Here's the error that I'm getting but don't understand because I am mocking it as a Resolved value but it goes to my catch block in my actual API call.

enter image description here

1
How did u create axiosInstance?slideshowp2
yes I created it already. :(aRtoo

1 Answers

0
votes

Took me some time to get it but I finally figured it out.

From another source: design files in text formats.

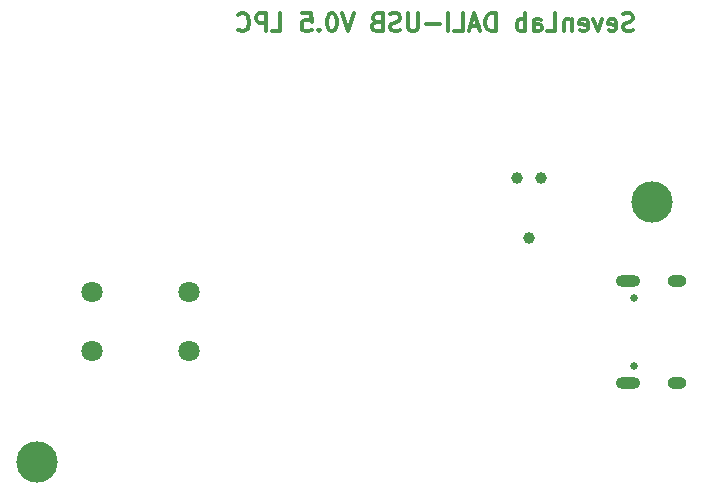
<source format=gbs>
G04 #@! TF.GenerationSoftware,KiCad,Pcbnew,6.0.2+dfsg-1*
G04 #@! TF.CreationDate,2022-10-14T13:44:06+02:00*
G04 #@! TF.ProjectId,DALI_USB,44414c49-5f55-4534-922e-6b696361645f,rev?*
G04 #@! TF.SameCoordinates,Original*
G04 #@! TF.FileFunction,Soldermask,Bot*
G04 #@! TF.FilePolarity,Negative*
%FSLAX46Y46*%
G04 Gerber Fmt 4.6, Leading zero omitted, Abs format (unit mm)*
G04 Created by KiCad (PCBNEW 6.0.2+dfsg-1) date 2022-10-14 13:44:06*
%MOMM*%
%LPD*%
G01*
G04 APERTURE LIST*
%ADD10C,0.300000*%
%ADD11C,3.500000*%
%ADD12C,0.990600*%
%ADD13C,1.803400*%
%ADD14C,0.650000*%
%ADD15O,1.600000X1.000000*%
%ADD16O,2.100000X1.000000*%
G04 APERTURE END LIST*
D10*
X143993685Y-47622542D02*
X143779400Y-47693971D01*
X143422257Y-47693971D01*
X143279400Y-47622542D01*
X143207971Y-47551114D01*
X143136542Y-47408257D01*
X143136542Y-47265400D01*
X143207971Y-47122542D01*
X143279400Y-47051114D01*
X143422257Y-46979685D01*
X143707971Y-46908257D01*
X143850828Y-46836828D01*
X143922257Y-46765400D01*
X143993685Y-46622542D01*
X143993685Y-46479685D01*
X143922257Y-46336828D01*
X143850828Y-46265400D01*
X143707971Y-46193971D01*
X143350828Y-46193971D01*
X143136542Y-46265400D01*
X141922257Y-47622542D02*
X142065114Y-47693971D01*
X142350828Y-47693971D01*
X142493685Y-47622542D01*
X142565114Y-47479685D01*
X142565114Y-46908257D01*
X142493685Y-46765400D01*
X142350828Y-46693971D01*
X142065114Y-46693971D01*
X141922257Y-46765400D01*
X141850828Y-46908257D01*
X141850828Y-47051114D01*
X142565114Y-47193971D01*
X141350828Y-46693971D02*
X140993685Y-47693971D01*
X140636542Y-46693971D01*
X139493685Y-47622542D02*
X139636542Y-47693971D01*
X139922257Y-47693971D01*
X140065114Y-47622542D01*
X140136542Y-47479685D01*
X140136542Y-46908257D01*
X140065114Y-46765400D01*
X139922257Y-46693971D01*
X139636542Y-46693971D01*
X139493685Y-46765400D01*
X139422257Y-46908257D01*
X139422257Y-47051114D01*
X140136542Y-47193971D01*
X138779400Y-46693971D02*
X138779400Y-47693971D01*
X138779400Y-46836828D02*
X138707971Y-46765400D01*
X138565114Y-46693971D01*
X138350828Y-46693971D01*
X138207971Y-46765400D01*
X138136542Y-46908257D01*
X138136542Y-47693971D01*
X136707971Y-47693971D02*
X137422257Y-47693971D01*
X137422257Y-46193971D01*
X135565114Y-47693971D02*
X135565114Y-46908257D01*
X135636542Y-46765400D01*
X135779400Y-46693971D01*
X136065114Y-46693971D01*
X136207971Y-46765400D01*
X135565114Y-47622542D02*
X135707971Y-47693971D01*
X136065114Y-47693971D01*
X136207971Y-47622542D01*
X136279400Y-47479685D01*
X136279400Y-47336828D01*
X136207971Y-47193971D01*
X136065114Y-47122542D01*
X135707971Y-47122542D01*
X135565114Y-47051114D01*
X134850828Y-47693971D02*
X134850828Y-46193971D01*
X134850828Y-46765400D02*
X134707971Y-46693971D01*
X134422257Y-46693971D01*
X134279400Y-46765400D01*
X134207971Y-46836828D01*
X134136542Y-46979685D01*
X134136542Y-47408257D01*
X134207971Y-47551114D01*
X134279400Y-47622542D01*
X134422257Y-47693971D01*
X134707971Y-47693971D01*
X134850828Y-47622542D01*
X132350828Y-47693971D02*
X132350828Y-46193971D01*
X131993685Y-46193971D01*
X131779400Y-46265400D01*
X131636542Y-46408257D01*
X131565114Y-46551114D01*
X131493685Y-46836828D01*
X131493685Y-47051114D01*
X131565114Y-47336828D01*
X131636542Y-47479685D01*
X131779400Y-47622542D01*
X131993685Y-47693971D01*
X132350828Y-47693971D01*
X130922257Y-47265400D02*
X130207971Y-47265400D01*
X131065114Y-47693971D02*
X130565114Y-46193971D01*
X130065114Y-47693971D01*
X128850828Y-47693971D02*
X129565114Y-47693971D01*
X129565114Y-46193971D01*
X128350828Y-47693971D02*
X128350828Y-46193971D01*
X127636542Y-47122542D02*
X126493685Y-47122542D01*
X125779400Y-46193971D02*
X125779400Y-47408257D01*
X125707971Y-47551114D01*
X125636542Y-47622542D01*
X125493685Y-47693971D01*
X125207971Y-47693971D01*
X125065114Y-47622542D01*
X124993685Y-47551114D01*
X124922257Y-47408257D01*
X124922257Y-46193971D01*
X124279400Y-47622542D02*
X124065114Y-47693971D01*
X123707971Y-47693971D01*
X123565114Y-47622542D01*
X123493685Y-47551114D01*
X123422257Y-47408257D01*
X123422257Y-47265400D01*
X123493685Y-47122542D01*
X123565114Y-47051114D01*
X123707971Y-46979685D01*
X123993685Y-46908257D01*
X124136542Y-46836828D01*
X124207971Y-46765400D01*
X124279400Y-46622542D01*
X124279400Y-46479685D01*
X124207971Y-46336828D01*
X124136542Y-46265400D01*
X123993685Y-46193971D01*
X123636542Y-46193971D01*
X123422257Y-46265400D01*
X122279400Y-46908257D02*
X122065114Y-46979685D01*
X121993685Y-47051114D01*
X121922257Y-47193971D01*
X121922257Y-47408257D01*
X121993685Y-47551114D01*
X122065114Y-47622542D01*
X122207971Y-47693971D01*
X122779400Y-47693971D01*
X122779400Y-46193971D01*
X122279400Y-46193971D01*
X122136542Y-46265400D01*
X122065114Y-46336828D01*
X121993685Y-46479685D01*
X121993685Y-46622542D01*
X122065114Y-46765400D01*
X122136542Y-46836828D01*
X122279400Y-46908257D01*
X122779400Y-46908257D01*
X120350828Y-46193971D02*
X119850828Y-47693971D01*
X119350828Y-46193971D01*
X118565114Y-46193971D02*
X118422257Y-46193971D01*
X118279400Y-46265400D01*
X118207971Y-46336828D01*
X118136542Y-46479685D01*
X118065114Y-46765400D01*
X118065114Y-47122542D01*
X118136542Y-47408257D01*
X118207971Y-47551114D01*
X118279400Y-47622542D01*
X118422257Y-47693971D01*
X118565114Y-47693971D01*
X118707971Y-47622542D01*
X118779400Y-47551114D01*
X118850828Y-47408257D01*
X118922257Y-47122542D01*
X118922257Y-46765400D01*
X118850828Y-46479685D01*
X118779400Y-46336828D01*
X118707971Y-46265400D01*
X118565114Y-46193971D01*
X117422257Y-47551114D02*
X117350828Y-47622542D01*
X117422257Y-47693971D01*
X117493685Y-47622542D01*
X117422257Y-47551114D01*
X117422257Y-47693971D01*
X115993685Y-46193971D02*
X116707971Y-46193971D01*
X116779400Y-46908257D01*
X116707971Y-46836828D01*
X116565114Y-46765400D01*
X116207971Y-46765400D01*
X116065114Y-46836828D01*
X115993685Y-46908257D01*
X115922257Y-47051114D01*
X115922257Y-47408257D01*
X115993685Y-47551114D01*
X116065114Y-47622542D01*
X116207971Y-47693971D01*
X116565114Y-47693971D01*
X116707971Y-47622542D01*
X116779400Y-47551114D01*
X113422257Y-47693971D02*
X114136542Y-47693971D01*
X114136542Y-46193971D01*
X112922257Y-47693971D02*
X112922257Y-46193971D01*
X112350828Y-46193971D01*
X112207971Y-46265400D01*
X112136542Y-46336828D01*
X112065114Y-46479685D01*
X112065114Y-46693971D01*
X112136542Y-46836828D01*
X112207971Y-46908257D01*
X112350828Y-46979685D01*
X112922257Y-46979685D01*
X110565114Y-47551114D02*
X110636542Y-47622542D01*
X110850828Y-47693971D01*
X110993685Y-47693971D01*
X111207971Y-47622542D01*
X111350828Y-47479685D01*
X111422257Y-47336828D01*
X111493685Y-47051114D01*
X111493685Y-46836828D01*
X111422257Y-46551114D01*
X111350828Y-46408257D01*
X111207971Y-46265400D01*
X110993685Y-46193971D01*
X110850828Y-46193971D01*
X110636542Y-46265400D01*
X110565114Y-46336828D01*
D11*
X93560400Y-84130400D03*
X145560400Y-62130400D03*
D12*
X136169400Y-60096400D03*
X135153400Y-65176400D03*
X134137400Y-60096400D03*
D13*
X106421600Y-69804403D03*
X98221601Y-69804403D03*
X106421600Y-74804403D03*
X98221601Y-74804403D03*
D14*
X144060400Y-70240400D03*
X144060400Y-76020400D03*
D15*
X147740400Y-77450400D03*
X147740400Y-68810400D03*
D16*
X143560400Y-68810400D03*
X143560400Y-77450400D03*
M02*

</source>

So I have this folder structure:

src
├── api
│   └── sessions.ts
├── assets
├── components
├── helper
│   └── sessionSetup.ts
├── index.css
├── index.tsx
├── interfaces
├── lib
│   ├── __mocks__   <<-- you have to create a mock like this first----------
│   │   └── api.ts
│   ├── axios.instance.ts
│   └── axios.interceptors.ts
├── models
├── react-app-env.d.ts
├── routes
├── serviceWorker.ts
├── setupTests.ts
└── store
    ├── root
    ├── session
    │   ├── Actions.ts
    │   ├── Reducers.ts
    │   ├── Selectors.ts
    │   ├── Types.ts
    │   └── test
    │       ├── session.action.test.ts
    │       └── session.reducer.test.ts
    └── user
        ├── Actions.ts
        ├── Reducers.ts
        ├── Selectors.ts
        ├── Types.ts
        └── test
            ├── user.action.test.ts
            └── user.reducer.test.ts

then inside the __mock__ folder I have this. This will simulate my "POST" singup API

export default {
  post: jest.fn(() =>
    Promise.resolve({
      data: {}
    })
  )
};

since I'm using axios instance like:

import axios from 'axios';

const axiosInstance = axios.create({
  baseURL: process.env.REACT_APP_BASE_API_URL
});

export default axiosInstance;

then consuming it in my API folder like:

import axiosInstance from '../lib/axios.instance';
import { ILoginSignupResponse, ILoginSignUpFormParams } from 'interfaces/session';

export async function signUpAPI(userSignupInfo: ILoginSignUpFormParams): Promise<ILoginSignupResponse> {
  const { username, email, password } = userSignupInfo;
  try {
    const res = await axiosInstance.post('/signup', {
      username,
      email,
      password
    });
    return res.data;
  } catch (error) {
    throw error.response.data;
  }
}

then I have to setup my test like this:

import * as sessionActions from '../Actions';
import { sessionInitialState } from 'models/Session/sessionInitialState';
import { SessionActionTypes } from '../Types';
import axios from 'axios';
import { signUpAPI } from 'api/sessions';
import axiosInstance from 'lib/axios.instance';

jest.mock('../../../lib/axios.instance.ts');
const mockedAxios = axiosInstance as jest.Mocked<typeof axiosInstance>;

describe('Session Action Test', () => {
  describe('async ACTION Test', () => {
    describe('On signup', () => {
      it('should success response on signup', async () => {
        mockedAxios.post.mockImplementationOnce(() => Promise.resolve({ data: { foo: 'bar' } }));

        const t = await signUpAPI({ username: 'yousir1', password: 'Password1!', email: '[email protected]' });
        console.log(t);
      });
    });
  });
});

jest.mock() will take path to your mocked folder. Then I can used my mockedAxios variable to get all properties in my __mock__/api.ts file and test my API by giving it a Promise. The return of the t variable will be whatever you put inside the Promise.resolve method.